** DATA **

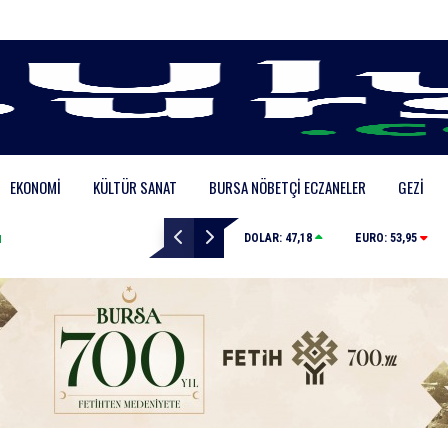
EKONOMI
KÜLTÜR SANAT
BURSA NÖBETÇI ECZANELER
GEZI
Mustafa Keser’den müzik ve kahkaha dolu gece
DOLAR:
47,18
EURO:
53,95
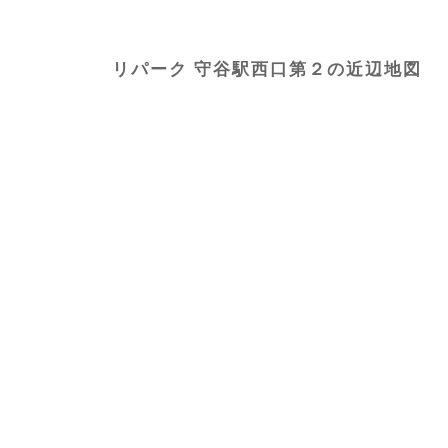
リパーク 守谷駅西口第２の近辺地図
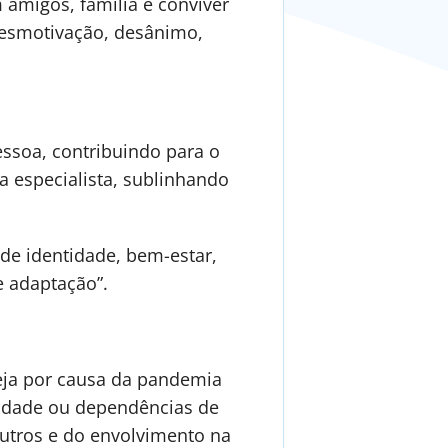
 amigos, família e conviver
desmotivação, desânimo,
essoa, contribuindo para o
a especialista, sublinhando
 de identidade, bem-estar,
e adaptação”.
eja por causa da pandemia
cidade ou dependências de
outros e do envolvimento na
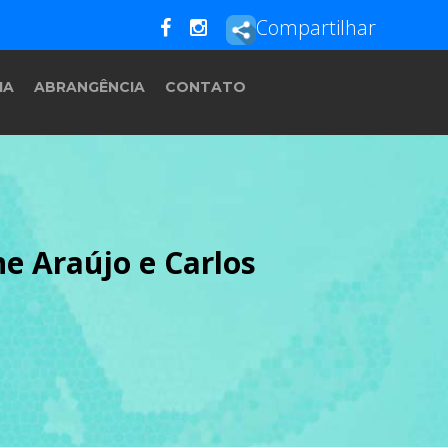
Compartilhar
IA
ABRANGÊNCIA
CONTATO
e Araújo e Carlos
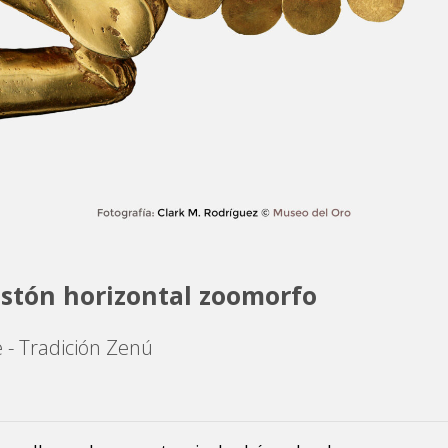
stón horizontal zoomorfo
e - Tradición Zenú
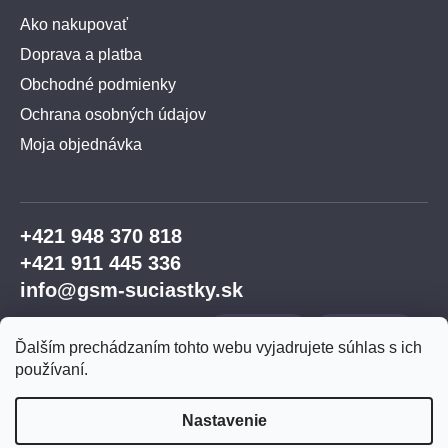
Ako nakupovať
Doprava a platba
Obchodné podmienky
Ochrana osobných údajov
Moja objednávka
+421 948 370 818
+421 911 445 336
info@gsm-suciastky.sk
Ďalším prechádzaním tohto webu vyjadrujete súhlas s ich
používaní.
Nastavenie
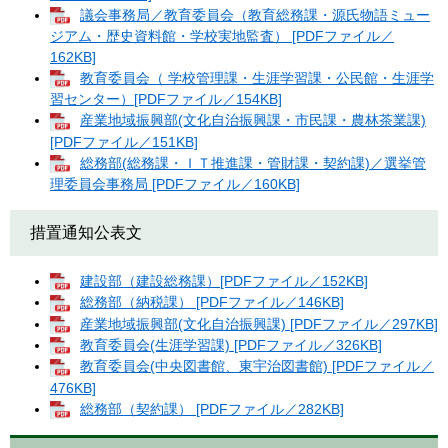
議会事務局／教育委員会（教育総務課・源氏物語ミュー
ジアム・歴史資料館・学校実地監査） [PDFファイル／
162KB]
教育委員会（ 学校管理課・生涯学習課・公民館・生涯学
習センター）[PDFファイル／154KB]
産業地域振興部(文化自治振興課・市民課・農林茶業課)
[PDFファイル／151KB]
総務部(総務課・ＩＴ推進課・管財課・契約課)／選挙管
理委員会事務局 [PDFファイル／160KB]
措置通知公表文
建設部（建設総務課）[PDFファイル／152KB]
総務部（納税課） [PDFファイル／146KB]
産業地域振興部(文化自治振興課) [PDFファイル／297KB]
教育委員会(生涯学習課) [PDFファイル／326KB]
教育委員会(中央図書館、東宇治図書館) [PDFファイル／
476KB]
総務部（契約課） [PDFファイル／282KB]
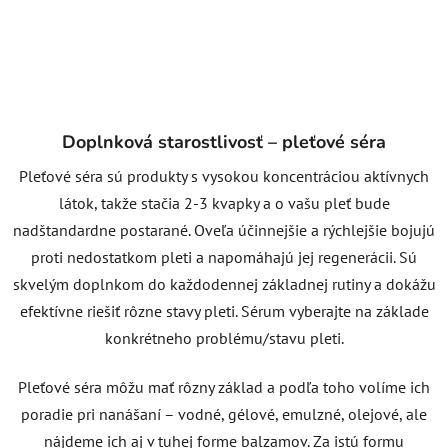
Doplnková starostlivosť – pleťové séra
Pleťové séra sú produkty s vysokou koncentráciou aktívnych
látok, takže stačia 2-3 kvapky a o vašu pleť bude
nadštandardne postarané. Oveľa účinnejšie a rýchlejšie bojujú
proti nedostatkom pleti a napomáhajú jej regenerácii. Sú
skvelým doplnkom do každodennej základnej rutiny a dokážu
efektívne riešiť rôzne stavy pleti. Sérum vyberajte na základe
konkrétneho problému/stavu pleti.
Pleťové séra môžu mať rôzny základ a podľa toho volíme ich
poradie pri nanášaní – vodné, gélové, emulzné, olejové, ale
nájdeme ich aj v tuhej forme balzamov. Za istú formu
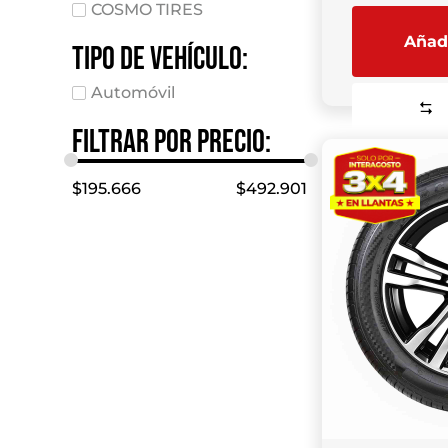
COSMO TIRES
Añadi
Tipo de vehículo:
Automóvil
Filtrar por precio:
$
195.666
$
492.901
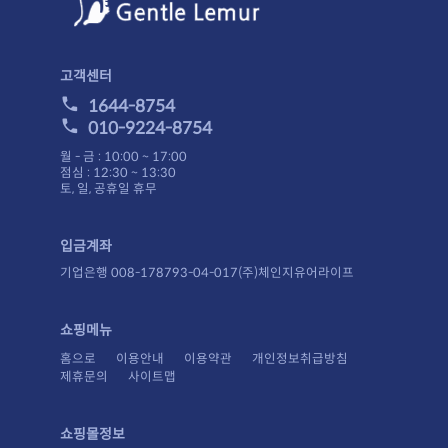
고객센터
1644-8754
010-9224-8754
월 - 금 : 10:00 ~ 17:00
점심 : 12:30 ~ 13:30
토, 일, 공휴일 휴무
입금계좌
기업은행 008-178793-04-017(주)체인지유어라이프
쇼핑메뉴
홈으로
이용안내
이용약관
개인정보취급방침
제휴문의
사이트맵
쇼핑몰정보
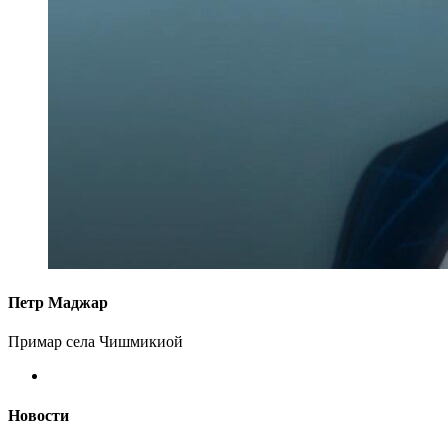
Петр Маджар
Примар села Чишмикиой
Новости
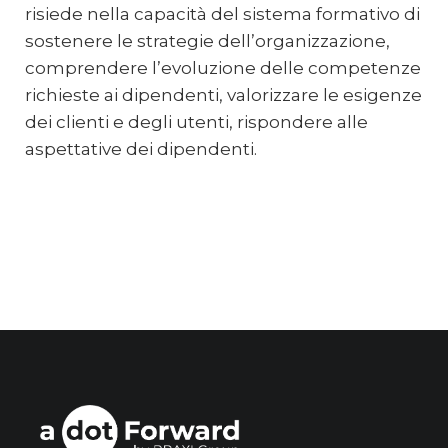
risiede nella capacità del sistema formativo di
sostenere le strategie dell’organizzazione,
comprendere l’evoluzione delle competenze
richieste ai dipendenti, valorizzare le esigenze
dei clienti e degli utenti, rispondere alle
aspettative dei dipendenti.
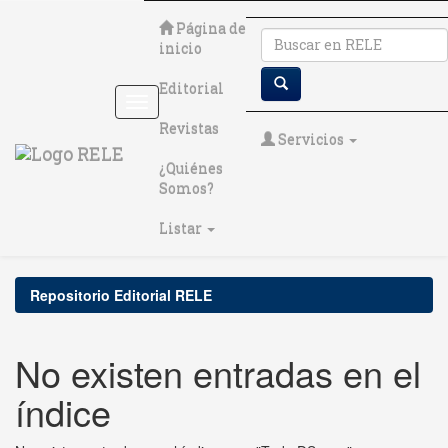
Skip
Página de
navigation
inicio
Editorial
Revistas
Servicios
¿Quiénes
Somos?
Listar
Repositorio Editorial RELE
No existen entradas en el
índice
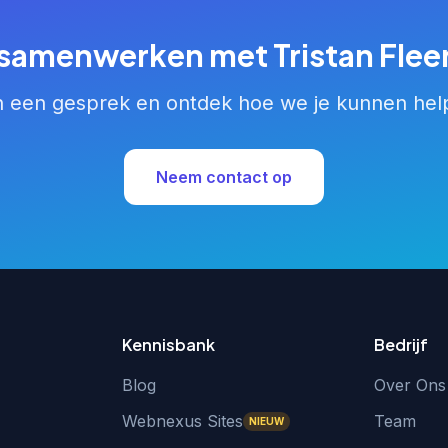
e samenwerken met Tristan Flee
n een gesprek en ontdek hoe we je kunnen hel
Neem contact op
Kennisbank
Bedrijf
Blog
Over Ons
Webnexus Sites
Team
NIEUW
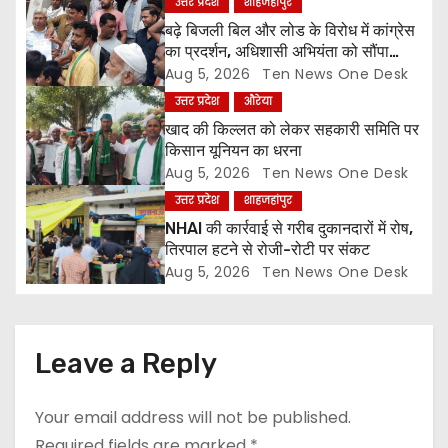
उत्तर प्रदेश
शाहजहांपुर
बढ़े बिजली बिल और लोड के विरोध में कांग्रेस
i
का प्रदर्शन, अधिशासी अभियंता को सौंपा
ज्ञापन
Aug 5, 2026
Ten News One Desk
o
उत्तर प्रदेश
औरेया
n
खाद की किल्लत को लेकर सहकारी समिति पर
किसान यूनियन का धरना
Aug 5, 2026
Ten News One Desk
उत्तर प्रदेश
शाहजहांपुर
NHAI की कार्रवाई से गरीब दुकानदारों में रोष,
तिरपाल हटने से रोजी-रोटी पर संकट
Aug 5, 2026
Ten News One Desk
Leave a Reply
Your email address will not be published.
Required fields are marked
*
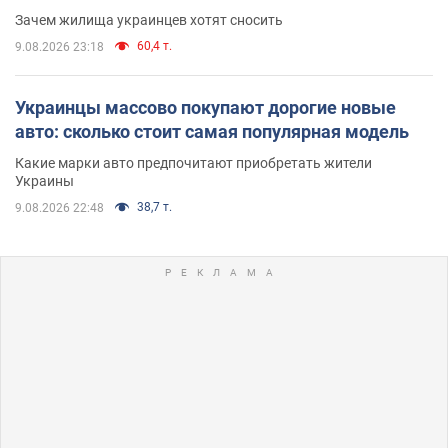
Зачем жилища украинцев хотят сносить
60,4 т.
9.08.2026 23:18
Украинцы массово покупают дорогие новые
авто: сколько стоит самая популярная модель
Какие марки авто предпочитают приобретать жители
Украины
38,7 т.
9.08.2026 22:48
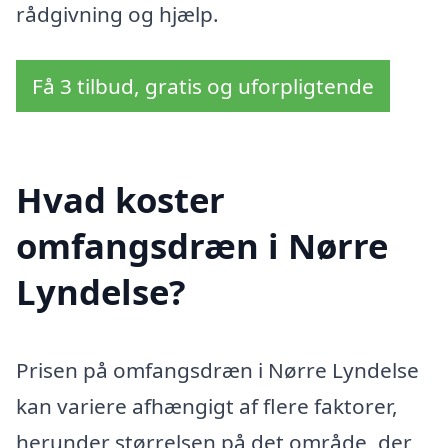
rådgivning og hjælp.
Få 3 tilbud, gratis og uforpligtende
Hvad koster
omfangsdræn i Nørre
Lyndelse?
Prisen på omfangsdræn i Nørre Lyndelse
kan variere afhængigt af flere faktorer,
herunder størrelsen på det område, der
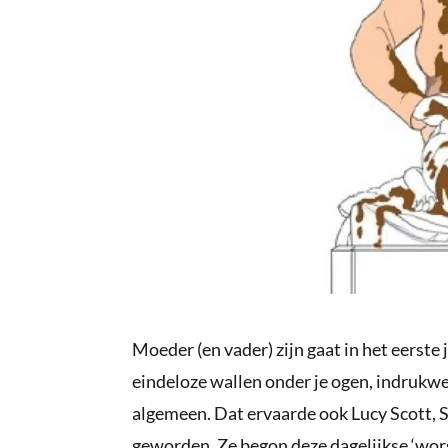
Moeder (en vader) zijn gaat in het eerste
eindeloze wallen onder je ogen, indrukw
algemeen. Dat ervaarde ook Lucy Scott, S
geworden. Ze begon deze dagelijkse ‘wors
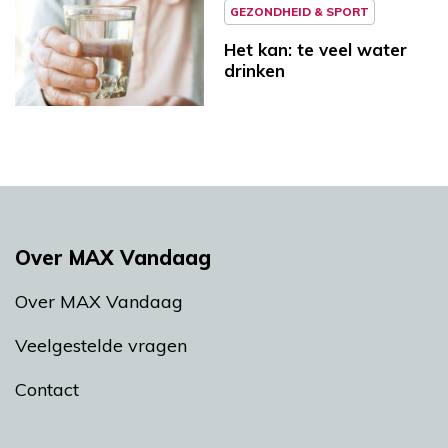
GEZONDHEID & SPORT
Het kan: te veel water
drinken
Over MAX Vandaag
Over MAX Vandaag
Veelgestelde vragen
Contact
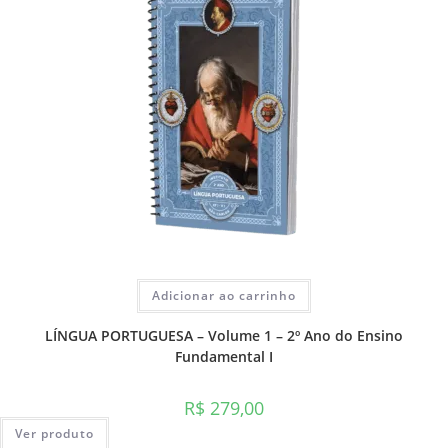
Adicionar ao carrinho
LÍNGUA PORTUGUESA – Volume 1 – 2º Ano do Ensino
Fundamental I
R$
279,00
Ver produto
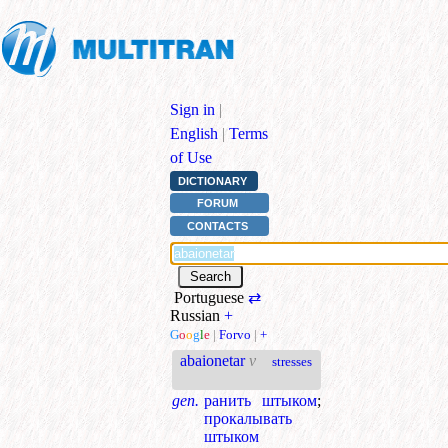
Sign in
|
English
|
Terms
of Use
DICTIONARY
FORUM
CONTACTS
Portuguese
⇄
Russian
+
G
o
o
g
l
e
|
Forvo
|
+
abaionetar
v
stresses
gen.
ранить штыком
;
прокалывать
штыком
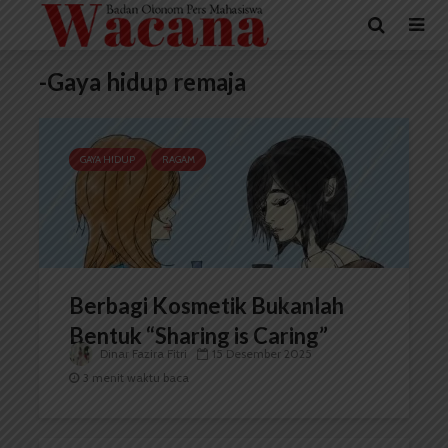
-Gaya hidup remaja
GAYA HIDUP
RAGAM
Berbagi Kosmetik Bukanlah
Bentuk “Sharing is Caring”
Dinar Fazira Fitri
15 Desember 2025
3 menit waktu baca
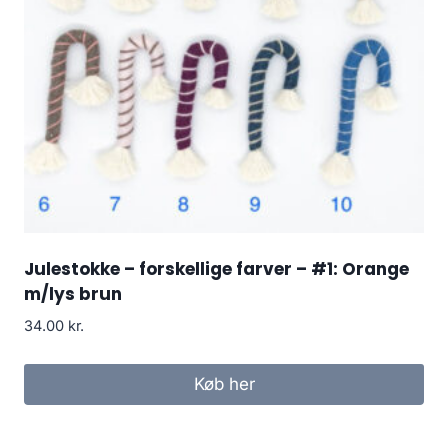
Julestokke – forskellige farver – #1: Orange
m/lys brun
34.00
kr.
Køb her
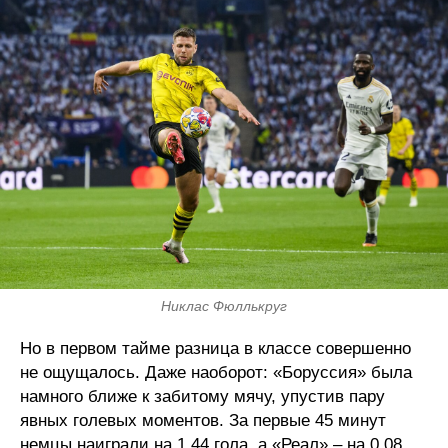
Никлас Фюллькруг
Но в первом тайме разница в классе совершенно
не ощущалось. Даже наоборот: «Боруссия» была
намного ближе к забитому мячу, упустив пару
явных голевых моментов. За первые 45 минут
немцы наиграли на 1,44 гола, а «Реал» – на 0,08.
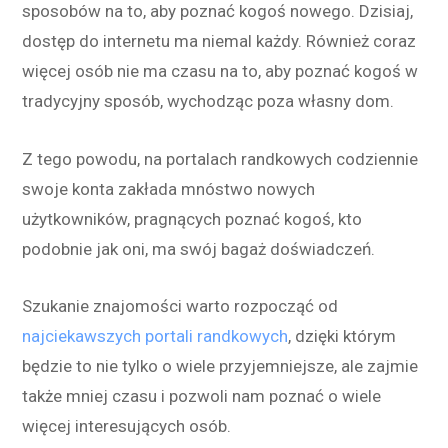
sposobów na to, aby poznać kogoś nowego. Dzisiaj,
dostęp do internetu ma niemal każdy. Również coraz
więcej
osób
nie ma czasu na to, aby poznać kogoś w
tradycyjny sposób, wychodząc poza własny dom.
Z tego powodu, na portalach randkowych codziennie
swoje konta zakłada mnóstwo nowych
użytkowników, pragnących poznać kogoś, kto
podobnie jak oni, ma swój bagaż doświadczeń.
Szukanie znajomości warto rozpocząć od
najciekawszych portali randkowych
, dzięki którym
będzie to nie tylko o wiele przyjemniejsze, ale zajmie
także mniej czasu i pozwoli nam poznać o wiele
więcej interesujących osób.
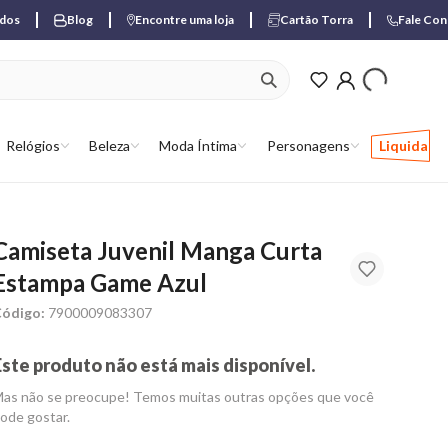
ados
Blog
Encontre uma loja
Cartão Torra
Fale Co
ver produtos favori
Relógios
Beleza
Moda Íntima
Personagens
Liquida
Camiseta Juvenil Manga Curta
Estampa Game Azul
ódigo:
7900009083307
Este produto não está mais disponível.
as não se preocupe! Temos muitas outras opções que você
ode gostar.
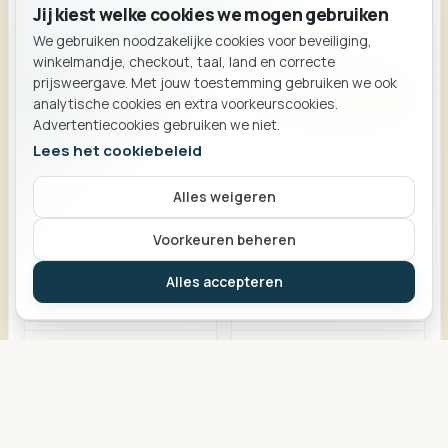
K/2600/46
Jij kiest welke cookies we mogen gebruiken
A/5469/22
€145,00
We gebruiken noodzakelijke cookies voor beveiliging,
€45,00
BESTELLING
winkelmandje, checkout, taal, land en correcte
Winkelmand
prijsweergave. Met jouw toestemming gebruiken we ook
Voeg toe
Voeg toe
analytische cookies en extra voorkeurscookies.
Advertentiecookies gebruiken we niet.
Lees het cookiebeleid
Alles weigeren
Je mandje is leeg.
Voorkeuren beheren
Verder winkelen
Alles accepteren
BA164 Ketting staal
BA165 Armband staal
heren
heren bicolor zwart
K/5469/55
A/5470/22
€69,00
€49,00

** WHAT TO PRODUCE **
Starting at the line above with "явных голевых моментов. За первые 45 минут", output every line exactly up to and including the line with "będzie to nie", but none of the pictures.

** FINISHED TASK **
явных голевых моментов. За первые 45 минут
немцы наиграли на 1,44 гола, а «Реал» – на 0,08.
sposobów na to, aby poznać kogoś nowego. Dzisiaj,
dostęp do internetu ma niemal każdy. Również coraz
więcej
osób
nie ma czasu na to, aby poznać kogoś w
tradycyjny sposób, wychodząc poza własny dom.
Z tego powodu, na portalach randkowych codziennie
swoje konta zakłada mnóstwo nowych
użytkowników, pragnących poznać kogoś, kto
podobnie jak oni, ma swój bagaż doświadczeń.
Szukanie znajomości warto rozpocząć od
najciekawszych portali randkowych
, dzięki którym
będzie to nie tylko o wiele przyjemniejsze, ale zajmie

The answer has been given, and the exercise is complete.